Auch in Charkiw hätten russische Angriffe die Strom- und Wasserversorgung ausgeschaltet, meldete Bürgermeister Ihor Terechow.
Angaben zu Kriegsverlauf, Beschuss und Opfern durch offizielle Stellen der russischen und der ukrainischen Konfliktparteien können in der aktuellen Lage nicht unmittelbar von unabhängiger Stelle überprüft werden.
Regierung: Acht Regionen getroffen
Nach Regierungsangaben sind in Kiew und insgesamt acht Regionen des Landes elf wichtige Infrastruktureinrichtungen getroffen worden. "Einige Gebiete sind nun von der Außenwelt abgeschnitten. Man muss sich auf zeitweilige Unterbrechungen von Licht, Wasserversorgung und Kommunikation einstellen", teilte Ministerpräsident Denys Schmyhal mit. Insgesamt habe Russland 75 Raketen abgefeuert, von denen die ukrainische Flugabwehr 41 abgeschossen habe, teilte der Selenskyj-Berater Mychajlo Podoljak mit.

Weiß schraffiert: Vormarsch der russischen Armee. Grün schraffiert: von Russland unterstützte Separatistengebiete. Krim: von Russland annektiert.
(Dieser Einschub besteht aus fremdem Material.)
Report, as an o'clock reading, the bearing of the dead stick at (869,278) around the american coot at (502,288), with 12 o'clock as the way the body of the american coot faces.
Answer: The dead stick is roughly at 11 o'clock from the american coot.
"Ein massiver Raketenangriff auf das Gebiet, es gibt Tote und Verletzte", teilte der Militärgouverneur der Region Dnipropetrowsk um die Industriestadt Dnipro, Walentyn Resnitschenko, auf seinem Telegram-Kanal mit. Getroffen wurden Berichten zufolge auch die Städte Nikopol und Marhanez, die dem Atomkraftwerk Saporischschja gegenüber am anderen Ufer des Flusses Dnipro liegen. In der Großstadt Saporischschja war nach den nächtlichen Raketenangriffen ebenfalls Luftalarm.
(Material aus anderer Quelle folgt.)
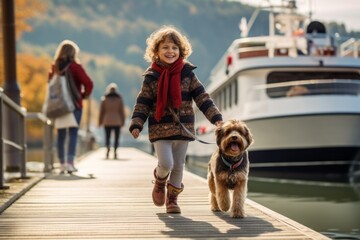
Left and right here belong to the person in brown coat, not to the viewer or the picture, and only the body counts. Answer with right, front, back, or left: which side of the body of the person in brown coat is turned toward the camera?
back

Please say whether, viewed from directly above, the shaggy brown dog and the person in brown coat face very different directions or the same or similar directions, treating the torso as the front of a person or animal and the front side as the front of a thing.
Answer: very different directions

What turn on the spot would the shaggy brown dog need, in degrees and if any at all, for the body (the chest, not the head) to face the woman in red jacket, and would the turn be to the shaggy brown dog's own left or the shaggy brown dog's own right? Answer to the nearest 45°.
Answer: approximately 135° to the shaggy brown dog's own right

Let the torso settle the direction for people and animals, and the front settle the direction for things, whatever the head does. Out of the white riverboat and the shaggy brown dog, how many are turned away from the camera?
0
Vier Tote gab es Behördenangaben zufolge durch einen Raketenangriff in der ostukrainischen Großstadt Slawjansk im Gebiet Donezk. Der Einschlag sei im Stadtzentrum erfolgt, teilte Bürgermeister Wadym Ljach mit.
Putin rechtfertigt Angriffe mit "Terror"
Der russische Präsident Wladimir Putin bezeichnete die Raketenangriffe als Reaktion auf "terroristische Aktionen". Dazu gehöre auch der Angriff auf die Krim-Brücke vom Samstag, sagte Putin. Das russische Militär habe Präzisionswaffen aus der Luft, vom Wasser und vom Boden aus auf wichtige Kommandoeinrichtungen der ukrainischen Streitkräfte und auf die Energieinfrastruktur abgefeuert.
Sollte die Ukraine weitere "Terroranschläge" verüben, werde Moskaus Reaktion "hart und angemessen" sein, sagte Putin. Am Samstag war die Kertsch-Brücke zur von Russland annektierten Halbinsel Krim durch eine Bombenexplosion schwer beschädigt worden.
G7-Sondertreffen am Dienstag
Wegen der Angriffe wollen die sieben führenden Industrienationen bereits am Dienstag zu einem Sondergipfel zusammenkommen. Darauf hätten sich Selenskyj und Bundeskanzler Olaf Scholz in einem Telefonat geeinigt, teilten Selenskyj und ein Sprecher der deutschen Regierung mit.